#### [Passage for review]

As part of the President’s Diversity Initiative, the Syllas were able to visit the UD campus for several days in mid-October, working with dance students and three students belonging to assistant professor of percussion Harvey Price.

Back in Massachusetts, the Syllas work as part of the Five College Consortium, which includes Smith College, where Marilyn is based, and Mount Holyoke College, where Sekou calls home. They are also heavily involved in outreach and education, taking part annually in programming for Young Audiences, a school-based dance program.

The pair runs the company Bamidele Dancers and Drummers with art educators, musicians, choreographers, composers and more from Africa, America and the Caribbean. They perform for children and adults around the world.

“We are so fortunate to have them here,” said Kim Schroeder, head of the dance minor. “It’s definitely unique for our students but also for the Department of Music, to have that traditional African drumming. It’s offering an experience they usually wouldn’t get.”

#### [Actions to take]
1. Translate this sentence from the passage about the Syllas' visit to the UD campus into Spanish: "The pair runs the company Bamidele Dancers and Drummers with art educators, musicians, choreographers, composers and more from Africa, America and the Caribbean."
2. Proceed with the passage about the Syllas' visit to the UD campus, picking up right after its final sentence.

#### [Extracted material]
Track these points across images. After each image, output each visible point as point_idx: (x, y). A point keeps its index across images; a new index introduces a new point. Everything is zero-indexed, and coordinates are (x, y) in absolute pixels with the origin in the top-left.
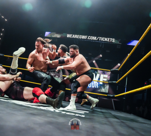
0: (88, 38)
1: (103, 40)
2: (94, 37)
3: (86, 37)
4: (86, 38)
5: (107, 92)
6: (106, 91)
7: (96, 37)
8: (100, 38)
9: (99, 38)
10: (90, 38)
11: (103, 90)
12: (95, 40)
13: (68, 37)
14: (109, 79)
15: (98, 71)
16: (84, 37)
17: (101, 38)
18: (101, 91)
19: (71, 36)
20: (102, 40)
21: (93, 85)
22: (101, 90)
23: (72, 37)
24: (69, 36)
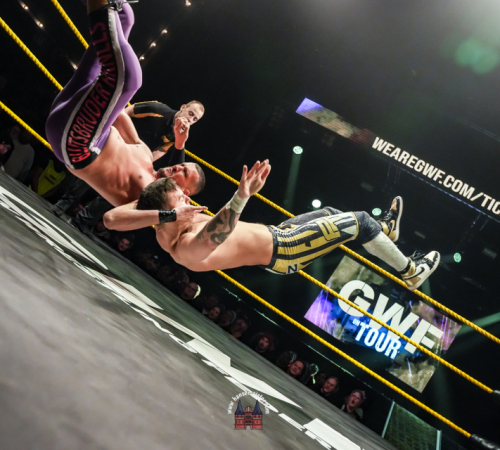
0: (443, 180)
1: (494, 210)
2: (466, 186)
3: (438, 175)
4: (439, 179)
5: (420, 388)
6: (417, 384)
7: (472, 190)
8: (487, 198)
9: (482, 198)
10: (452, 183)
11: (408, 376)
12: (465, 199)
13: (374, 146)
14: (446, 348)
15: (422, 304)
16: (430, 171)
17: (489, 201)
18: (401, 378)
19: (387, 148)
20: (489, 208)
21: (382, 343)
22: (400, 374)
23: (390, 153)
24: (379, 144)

==

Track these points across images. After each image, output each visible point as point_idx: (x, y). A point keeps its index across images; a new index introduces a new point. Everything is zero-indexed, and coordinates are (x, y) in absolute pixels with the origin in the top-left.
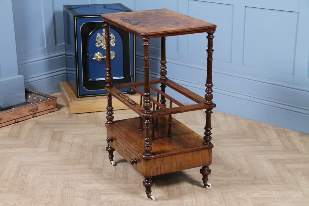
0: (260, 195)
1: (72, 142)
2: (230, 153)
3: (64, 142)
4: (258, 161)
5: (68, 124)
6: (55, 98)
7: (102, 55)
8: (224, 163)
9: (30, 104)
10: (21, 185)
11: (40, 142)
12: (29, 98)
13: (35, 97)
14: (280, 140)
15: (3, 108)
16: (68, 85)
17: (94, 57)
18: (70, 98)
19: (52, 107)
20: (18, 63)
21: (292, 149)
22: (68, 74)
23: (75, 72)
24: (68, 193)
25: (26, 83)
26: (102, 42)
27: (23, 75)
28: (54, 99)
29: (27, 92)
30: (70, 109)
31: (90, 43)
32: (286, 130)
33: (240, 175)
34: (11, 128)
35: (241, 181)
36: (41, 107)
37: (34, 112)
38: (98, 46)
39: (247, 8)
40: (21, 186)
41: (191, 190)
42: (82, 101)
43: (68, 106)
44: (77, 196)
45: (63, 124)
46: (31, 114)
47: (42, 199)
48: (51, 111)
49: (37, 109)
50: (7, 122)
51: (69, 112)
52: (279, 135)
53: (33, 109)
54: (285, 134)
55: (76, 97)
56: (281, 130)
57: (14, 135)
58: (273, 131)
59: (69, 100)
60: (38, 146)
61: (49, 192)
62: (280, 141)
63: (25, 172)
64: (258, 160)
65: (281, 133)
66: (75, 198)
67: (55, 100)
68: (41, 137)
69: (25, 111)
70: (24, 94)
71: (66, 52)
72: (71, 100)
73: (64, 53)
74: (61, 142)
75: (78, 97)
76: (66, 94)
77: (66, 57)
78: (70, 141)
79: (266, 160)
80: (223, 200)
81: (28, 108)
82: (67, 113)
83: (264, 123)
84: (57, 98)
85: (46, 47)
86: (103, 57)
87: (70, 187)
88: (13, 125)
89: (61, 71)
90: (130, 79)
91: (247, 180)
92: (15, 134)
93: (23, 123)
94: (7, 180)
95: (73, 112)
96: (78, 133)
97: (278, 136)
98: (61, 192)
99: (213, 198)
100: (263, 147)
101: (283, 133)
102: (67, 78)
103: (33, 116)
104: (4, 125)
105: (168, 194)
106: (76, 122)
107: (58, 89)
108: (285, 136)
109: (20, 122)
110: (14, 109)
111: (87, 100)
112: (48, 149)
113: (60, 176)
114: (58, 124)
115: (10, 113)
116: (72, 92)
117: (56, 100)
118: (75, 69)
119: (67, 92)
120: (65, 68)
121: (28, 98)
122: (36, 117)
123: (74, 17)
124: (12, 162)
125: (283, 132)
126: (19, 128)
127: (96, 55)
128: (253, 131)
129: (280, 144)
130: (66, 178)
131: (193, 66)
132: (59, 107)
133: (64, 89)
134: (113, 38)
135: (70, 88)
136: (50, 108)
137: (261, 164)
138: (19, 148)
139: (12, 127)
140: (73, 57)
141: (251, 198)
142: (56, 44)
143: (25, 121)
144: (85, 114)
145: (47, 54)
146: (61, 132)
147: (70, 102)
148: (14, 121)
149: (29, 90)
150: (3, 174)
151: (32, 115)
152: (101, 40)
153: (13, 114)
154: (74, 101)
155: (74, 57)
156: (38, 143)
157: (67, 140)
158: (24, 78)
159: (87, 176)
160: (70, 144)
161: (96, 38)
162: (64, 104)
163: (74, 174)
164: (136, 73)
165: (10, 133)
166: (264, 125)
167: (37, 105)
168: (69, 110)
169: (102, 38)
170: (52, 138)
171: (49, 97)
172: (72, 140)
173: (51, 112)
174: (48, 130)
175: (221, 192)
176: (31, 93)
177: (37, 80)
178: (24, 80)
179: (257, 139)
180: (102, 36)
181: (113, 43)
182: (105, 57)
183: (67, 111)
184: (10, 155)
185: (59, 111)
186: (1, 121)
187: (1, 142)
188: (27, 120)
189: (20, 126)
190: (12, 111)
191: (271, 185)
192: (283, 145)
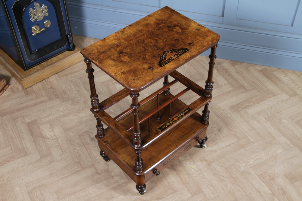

* * *

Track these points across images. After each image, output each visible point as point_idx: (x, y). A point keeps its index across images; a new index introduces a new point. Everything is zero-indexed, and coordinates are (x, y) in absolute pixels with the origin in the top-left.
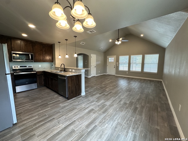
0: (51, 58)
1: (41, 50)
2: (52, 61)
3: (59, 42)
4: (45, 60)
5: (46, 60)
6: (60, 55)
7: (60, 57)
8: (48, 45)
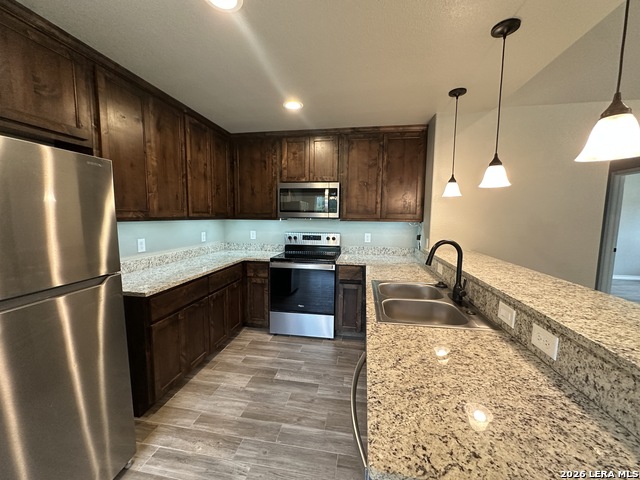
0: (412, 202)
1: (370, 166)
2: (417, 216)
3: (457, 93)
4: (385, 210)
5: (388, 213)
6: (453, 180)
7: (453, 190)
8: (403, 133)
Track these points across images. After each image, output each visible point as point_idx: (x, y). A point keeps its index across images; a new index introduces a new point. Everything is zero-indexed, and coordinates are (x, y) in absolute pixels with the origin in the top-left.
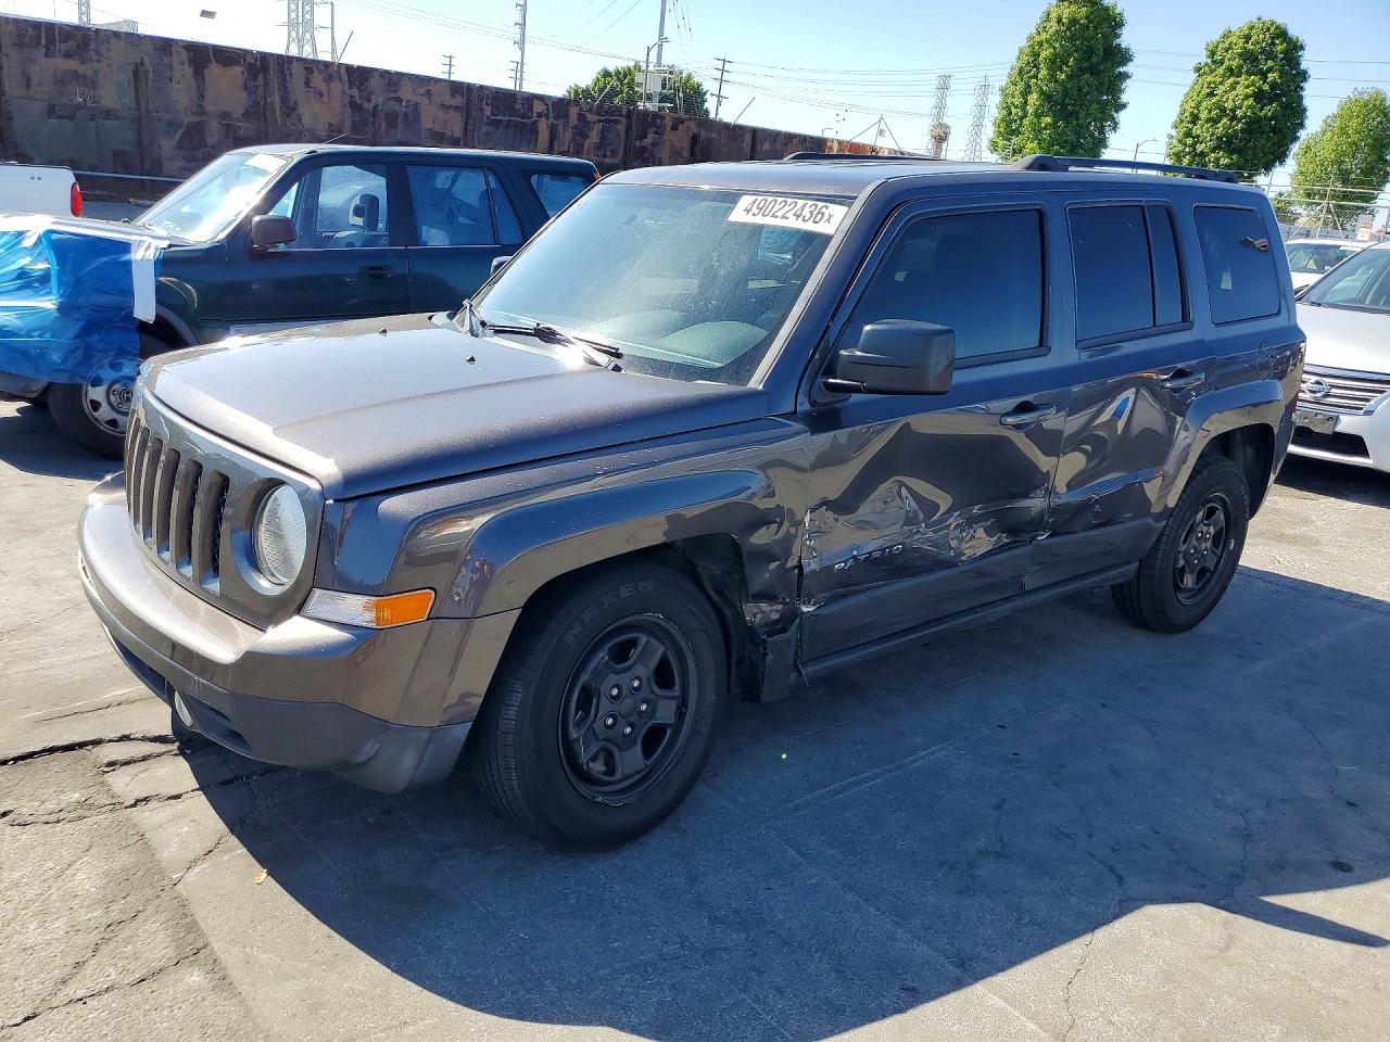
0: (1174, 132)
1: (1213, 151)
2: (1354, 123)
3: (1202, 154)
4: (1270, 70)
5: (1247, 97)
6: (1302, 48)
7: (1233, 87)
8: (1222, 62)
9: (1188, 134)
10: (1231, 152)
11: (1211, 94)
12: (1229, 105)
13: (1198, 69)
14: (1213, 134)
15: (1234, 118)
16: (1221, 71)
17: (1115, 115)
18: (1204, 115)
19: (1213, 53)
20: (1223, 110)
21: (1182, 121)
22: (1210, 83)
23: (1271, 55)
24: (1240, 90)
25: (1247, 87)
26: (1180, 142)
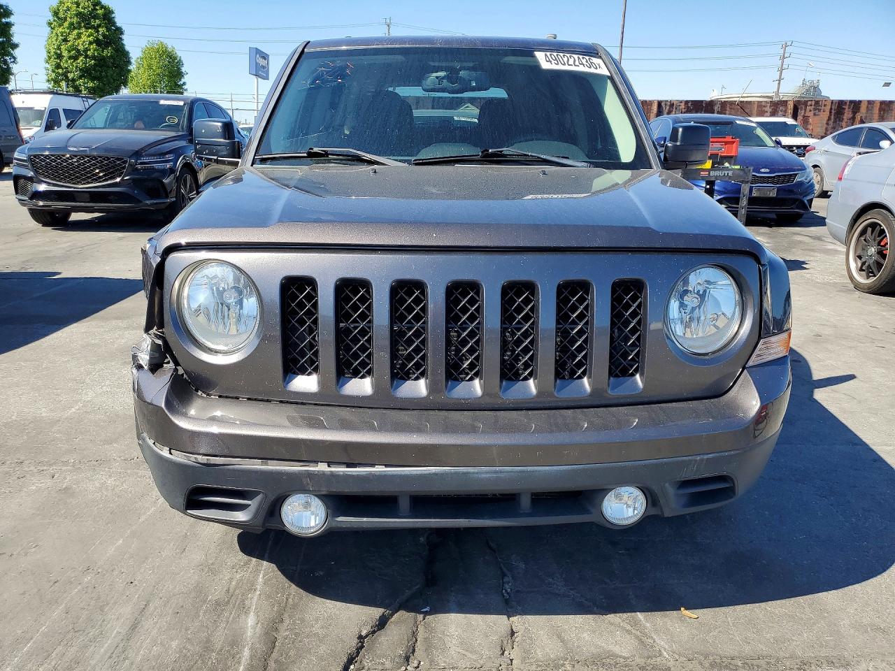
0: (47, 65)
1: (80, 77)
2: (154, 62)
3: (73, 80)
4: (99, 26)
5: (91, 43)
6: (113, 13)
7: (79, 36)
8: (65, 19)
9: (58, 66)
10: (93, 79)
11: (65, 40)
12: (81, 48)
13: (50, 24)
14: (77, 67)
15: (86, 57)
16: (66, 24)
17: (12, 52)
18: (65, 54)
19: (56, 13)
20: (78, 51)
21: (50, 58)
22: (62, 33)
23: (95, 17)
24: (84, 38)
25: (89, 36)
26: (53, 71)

#### [Expected responses]
1. La pareja dirige la compañía Bamidele Dancers and Drummers junto con educadores de arte, músicos, coreógrafos, compositores y otros, procedentes de África, América y el Caribe.

2.
Marilyn Sylla kept watchful eyes and ears on the young women as they danced and sang, meticulously analyzing their movements and their tones. She wore a colorful African wrap skirt, decorated with wispy plants that looked as if they’d blow away in the next strong breeze. 

Stern and focused, she also told jokes to lighten the mood.

Meanwhile, her husband, Sekou, bounded across the studio in Hartshorn Hall, full of energy, projecting his enthusiasm with his voice and his hands. He worked with the dancers but also with the percussion students to set the beat.

At one point in the rehearsal, he had the three drummers in stitches as they played games and laughed while drumming, high-fiving between beats.

Schroeder met the Syllas last March, at a meeting of the American College Dance Festival Association. She asked if they would like to come to UD and they agreed.

As it happens, Marilyn Sylla grew up in a military family, stationed in Delaware at the Dover Air Force Base while in fourth-and-fifth grades. Her trip was a homecoming of sorts.

The Syllas put together for the students a 10-minute piece centered around the harvest celebration. It comes from Sekou’s native country of Guinea, from the Baga people in the northern region of Boké. Sekou is ethnically Susu.

Their piece starts with Peter Kielar, a percussion graduate student, playing the part of a sleeping father. His daughter tries to wake him -- it’s time for the harvest -- but when that fails, the angry mother comes in to get the job done. The pair take off for the fields.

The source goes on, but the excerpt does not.